D’une manière assez insouciante, ils se vidaient d’un émotionnel à fleur de peau. Ils payaient le prix fort leur entière implication dans ces zones de souffrances humaines. C’était aussi mon cas.
Durant la première douzaine d’années j’étais célibataire. Les différentes rencontres amoureuses avec des collègues ou d’autres personnes travaillant dans le même contexte, m’ont certainement préservé affectivement, mais temporairement.
Puis, plus tard, j’ai rencontré ainsi la personne qui devînt ma femme. Dans ce cadre, il est à souligner l’impact catastrophique que mes habitudes libertines de célibataire ont eu, par la suite, sur mon mariage. Mon épouse et moi avons pu obtenir des mutations de postes qui nous ont, plus ou moins, permis de rester
géographiquement ensemble. Ceci était loin d’être évident à cette époque. Ca l’est devenu encore moins au fils du temps dans ces postes si particuliers en zone de conflits armés ou civils. Durant toutes ces années, j’ai rencontré de nombreux collègues dont le mariage a éclaté.
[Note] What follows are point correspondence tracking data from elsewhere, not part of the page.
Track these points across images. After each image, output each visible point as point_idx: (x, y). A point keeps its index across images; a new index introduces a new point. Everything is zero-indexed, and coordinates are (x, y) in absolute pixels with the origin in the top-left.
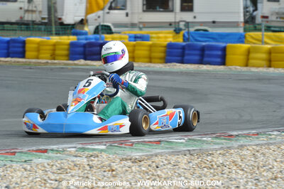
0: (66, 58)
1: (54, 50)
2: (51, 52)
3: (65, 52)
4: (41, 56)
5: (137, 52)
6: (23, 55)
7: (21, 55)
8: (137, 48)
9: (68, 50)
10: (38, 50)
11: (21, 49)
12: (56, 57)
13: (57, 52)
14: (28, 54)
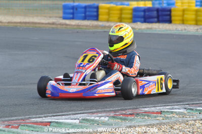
0: (130, 21)
1: (121, 14)
2: (118, 15)
3: (130, 16)
4: (111, 19)
5: (185, 16)
6: (96, 17)
7: (95, 18)
8: (186, 12)
9: (132, 14)
10: (109, 14)
11: (95, 14)
12: (123, 20)
13: (123, 16)
14: (100, 17)
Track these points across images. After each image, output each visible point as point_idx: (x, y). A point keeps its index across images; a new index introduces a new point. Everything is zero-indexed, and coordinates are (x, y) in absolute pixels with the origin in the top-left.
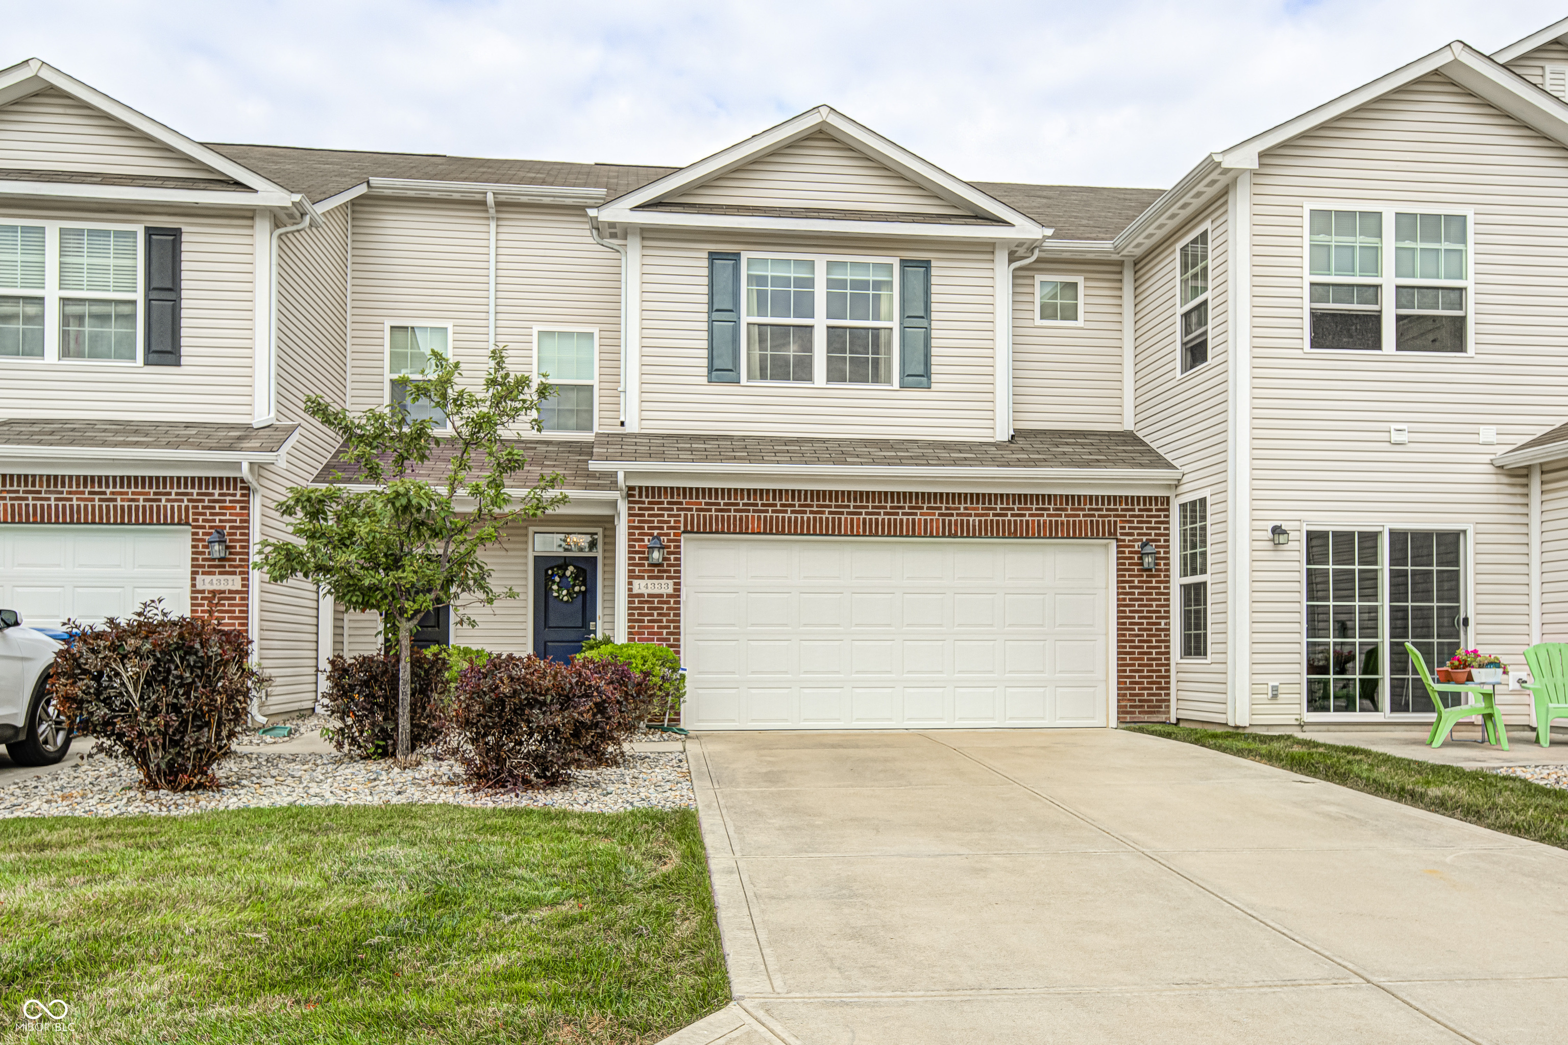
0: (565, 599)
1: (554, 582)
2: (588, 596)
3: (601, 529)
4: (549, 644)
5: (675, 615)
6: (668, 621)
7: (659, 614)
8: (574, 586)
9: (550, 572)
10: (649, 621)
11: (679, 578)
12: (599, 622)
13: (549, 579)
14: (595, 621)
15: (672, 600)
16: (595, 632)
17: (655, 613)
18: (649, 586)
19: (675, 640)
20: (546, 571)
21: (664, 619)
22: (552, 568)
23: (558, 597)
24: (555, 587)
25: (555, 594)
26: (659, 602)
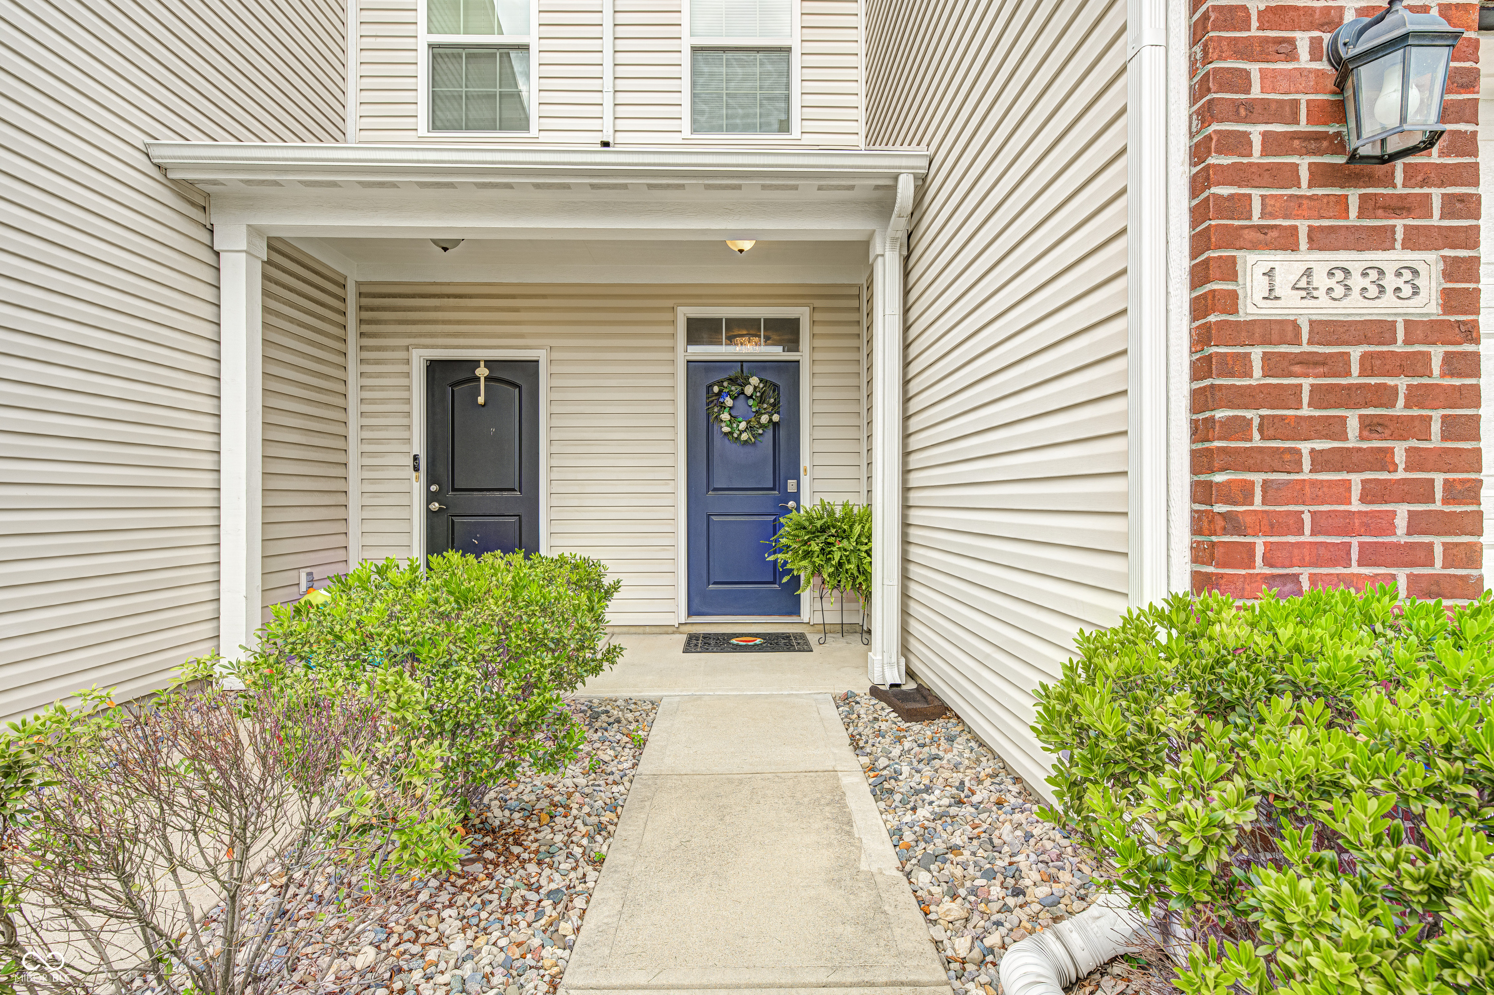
0: (744, 437)
1: (722, 407)
2: (782, 433)
3: (806, 310)
4: (714, 518)
5: (1451, 427)
6: (1416, 459)
7: (1370, 426)
8: (758, 413)
9: (716, 389)
10: (1320, 461)
11: (1471, 239)
12: (805, 480)
13: (714, 400)
14: (798, 479)
15: (1437, 353)
16: (796, 497)
17: (1353, 419)
18: (1321, 280)
19: (1452, 555)
20: (709, 387)
21: (1400, 450)
22: (720, 383)
23: (731, 433)
24: (725, 416)
25: (726, 429)
26: (1369, 365)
L’une des principales causes de ces ruptures, est la longueur des séparations obligatoires dues à une affectation professionnelle dans les lieux catégorisés par les Nations Unies comme « sans famille ». Ces zones sont trop insécures pour recevoir les proches de l’expatrié. Il faut noter aussi que, dans les années soixante-dix, l’existence de tels postes étaient relativement rares. En 2005, dans l’organisation onusienne en question, les lieux d’affectations actifs ( no family posting) dans le monde existaient dans plus de 50% des cas.
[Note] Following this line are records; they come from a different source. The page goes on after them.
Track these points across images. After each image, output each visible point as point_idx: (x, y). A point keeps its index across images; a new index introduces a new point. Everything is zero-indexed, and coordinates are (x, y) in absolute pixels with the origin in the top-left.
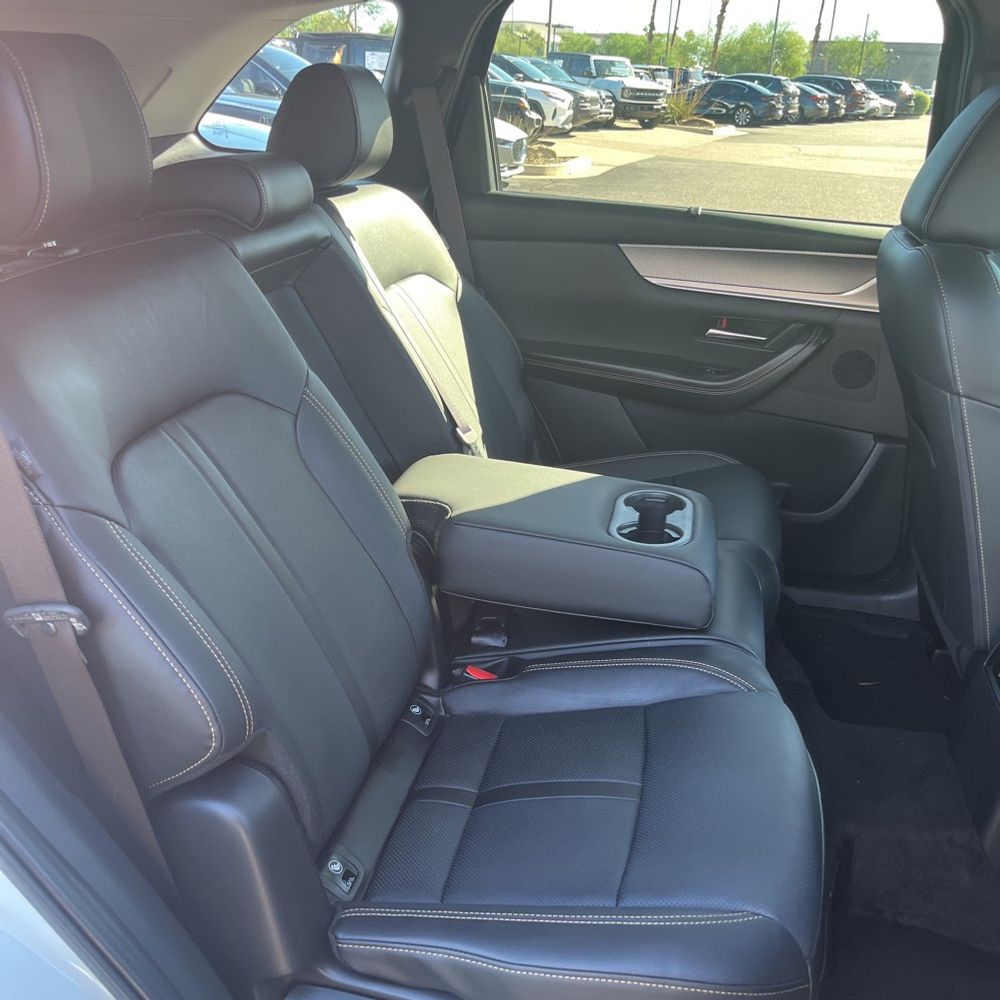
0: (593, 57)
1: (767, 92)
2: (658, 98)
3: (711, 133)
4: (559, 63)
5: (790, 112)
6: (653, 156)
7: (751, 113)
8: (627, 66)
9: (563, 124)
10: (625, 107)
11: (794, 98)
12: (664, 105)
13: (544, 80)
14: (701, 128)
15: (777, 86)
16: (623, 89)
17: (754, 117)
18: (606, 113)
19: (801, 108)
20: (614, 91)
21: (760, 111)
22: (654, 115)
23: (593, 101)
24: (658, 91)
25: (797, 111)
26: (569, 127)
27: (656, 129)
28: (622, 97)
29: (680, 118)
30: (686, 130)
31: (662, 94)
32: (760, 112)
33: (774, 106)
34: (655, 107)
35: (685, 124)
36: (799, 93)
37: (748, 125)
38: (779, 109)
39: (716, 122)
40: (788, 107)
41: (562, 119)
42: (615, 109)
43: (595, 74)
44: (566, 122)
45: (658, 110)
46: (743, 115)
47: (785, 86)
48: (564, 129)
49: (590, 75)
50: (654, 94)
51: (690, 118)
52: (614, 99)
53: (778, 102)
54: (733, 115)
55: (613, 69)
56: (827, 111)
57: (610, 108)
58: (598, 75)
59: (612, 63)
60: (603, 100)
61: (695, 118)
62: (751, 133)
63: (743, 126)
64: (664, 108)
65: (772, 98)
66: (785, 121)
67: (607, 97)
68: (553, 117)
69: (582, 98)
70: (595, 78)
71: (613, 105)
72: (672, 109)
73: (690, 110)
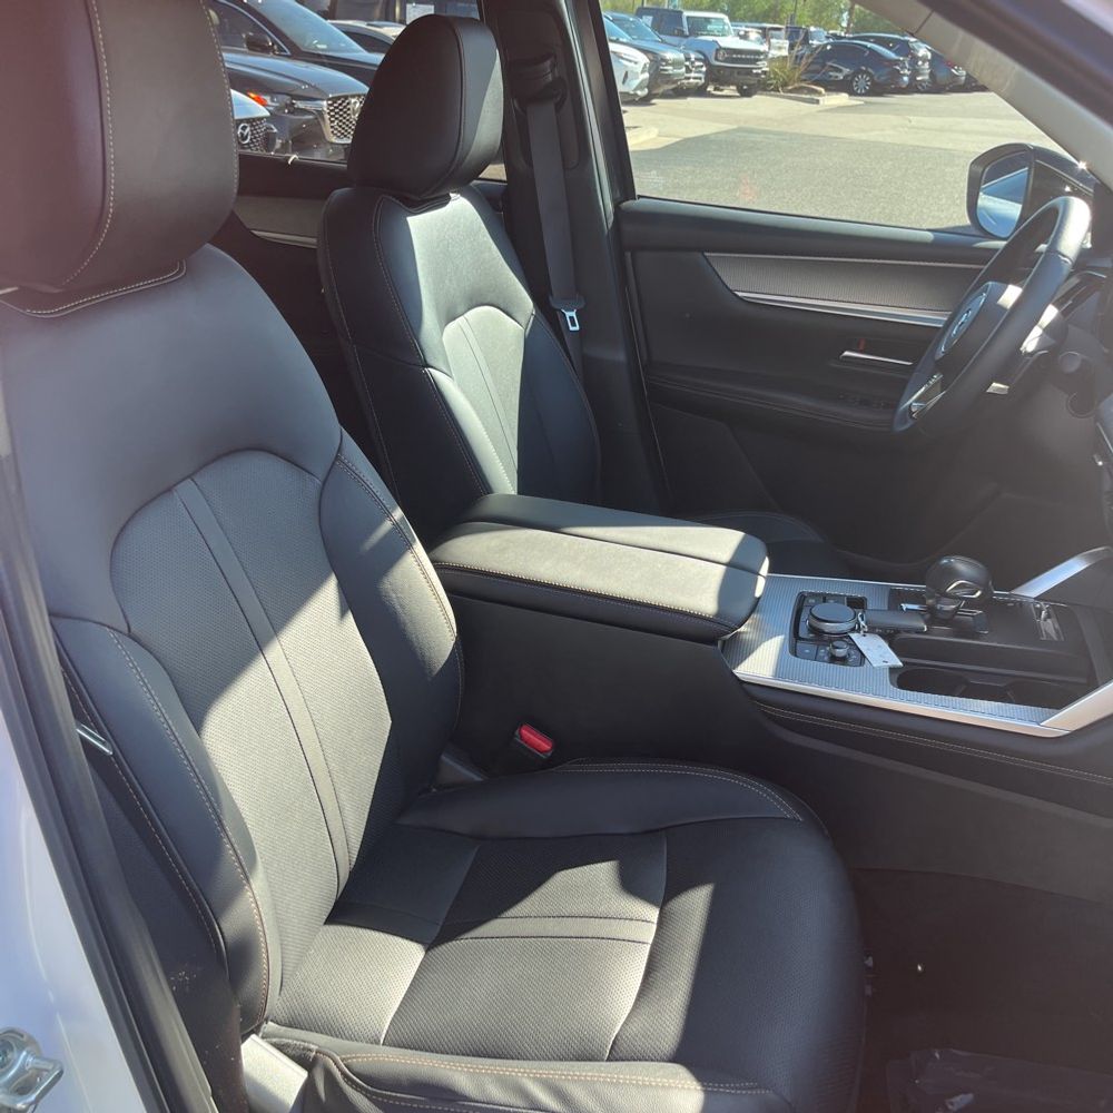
0: (686, 14)
1: (892, 55)
2: (758, 60)
3: (818, 102)
4: (648, 20)
5: (919, 78)
6: (735, 127)
7: (872, 80)
8: (725, 24)
9: (635, 90)
10: (719, 71)
11: (924, 62)
12: (764, 69)
13: (621, 40)
14: (808, 96)
15: (905, 49)
16: (717, 50)
17: (874, 84)
18: (695, 78)
19: (931, 74)
20: (707, 53)
21: (881, 76)
22: (753, 81)
23: (676, 64)
24: (758, 53)
25: (927, 77)
26: (642, 93)
27: (755, 97)
28: (716, 59)
29: (785, 84)
30: (790, 98)
31: (762, 57)
32: (883, 78)
33: (898, 71)
34: (755, 71)
35: (790, 91)
36: (929, 57)
37: (867, 94)
38: (904, 75)
39: (826, 90)
40: (915, 72)
41: (636, 83)
42: (706, 73)
43: (688, 33)
44: (640, 87)
45: (757, 74)
46: (862, 82)
47: (914, 49)
48: (636, 95)
49: (681, 34)
50: (755, 56)
51: (796, 85)
52: (706, 61)
53: (903, 68)
54: (851, 82)
55: (709, 27)
56: (963, 78)
57: (700, 72)
58: (691, 34)
59: (708, 20)
60: (693, 63)
61: (803, 85)
62: (866, 103)
63: (861, 95)
64: (765, 73)
65: (896, 62)
66: (913, 88)
67: (697, 59)
68: (624, 82)
69: (663, 60)
70: (687, 37)
71: (704, 69)
72: (776, 74)
73: (797, 75)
C’est vers l’année 1990, environ, que mon agence des Nations Unies a commencé à saisir l’importance de veiller sur la santé psychique de ses cadres. Même si la responsable du service n’était pas psychologue, c’était déjà en pas en avant.
Ceux qui œuvraient en zones dangereuses étaient agressés au niveau psychique en tant que témoin de la souffrance qu’ils côtoyaient au quotidien. Pour ma part j’en suis devenu conscient, relativement tôt. J’avais construit automatiquement et inconsciemment une « croûte » ou une carapace émotionnelle qui, pensais-
je à ce moment là, me protégerait des douleurs parmi lesquelles j’évoluais à chaque instant. Je croyais que cela serait suffisant. Par conséquent, lorsque mon organisation créa un service d’aide psychologique pour  ses employés, je ne me sentais pas particulièrement concerné. Je pensais que je n’en avais pas besoin, ni
sur le terrain, ni au siège de mon organisation. En effet, entre temps, la plupart de mes activités se développait dans le cadre de la gestion, de l’administration et des ressources humaines sur le terrain des opérations mais aussi, parfois, au siège de mon agence. Parallèlement, je m’étais investi dans la foi religieuse. J’ai suivi une formation de relation d’aide que j’ai pratiqué bénévolement à côté de mes activités onusiennes. J’y avais aussi trouvé, bien évidemment, une aide personnelle.
C’est à ce moment, que j’ai pu rencontré une psychologue qui oeuvrait pour plusieurs agences onusiennes. Elle aidait le personnel d’associations et, à l’occasion, je lui envoyais des personnes de mon équipe qui étaient victimes de traumatismes.
Souvent, nous avions de longues conversations sur des sujets qui me passionnaient. Bien qu’elle n’avaient pas les mêmes convictions que moi, nos échanges m’ont aidé, étape par étape, à laisser se dissoudre ma carapace, à me donner le droit de parler de ma souffrance intime.

J’ai pu ainsi reconstruire un terrain de stabilité personnelle et une source de baume pour guérir d’émotions archi-stressées et tourmentées.

Finalement, ces circonstances, auxquelles je peux ajouter l’échec de mon mariage, eurent pour effet d’ouvrir l’énorme barrage qui retenait des fleuves de larmes stockés en moi. A l’époque, mon éducation culturelle et familiale ne permettait pas, en tant qu’homme, de pleurer. Cependant, j’ai appris que cette empreinte éducative est complètement erronée et inadéquate. Oserai-je noter que les canaux lacrymaux ne sont pas exclusivement l’apanage des femmes !
J’ai d’ailleurs trouvé, grâce à mon expérience privée et professionnelle et religieuse, un profond soulagement en acceptant enfin mes larmes, non pas comme une faiblesse, mais comme une première étage avant la catharsis.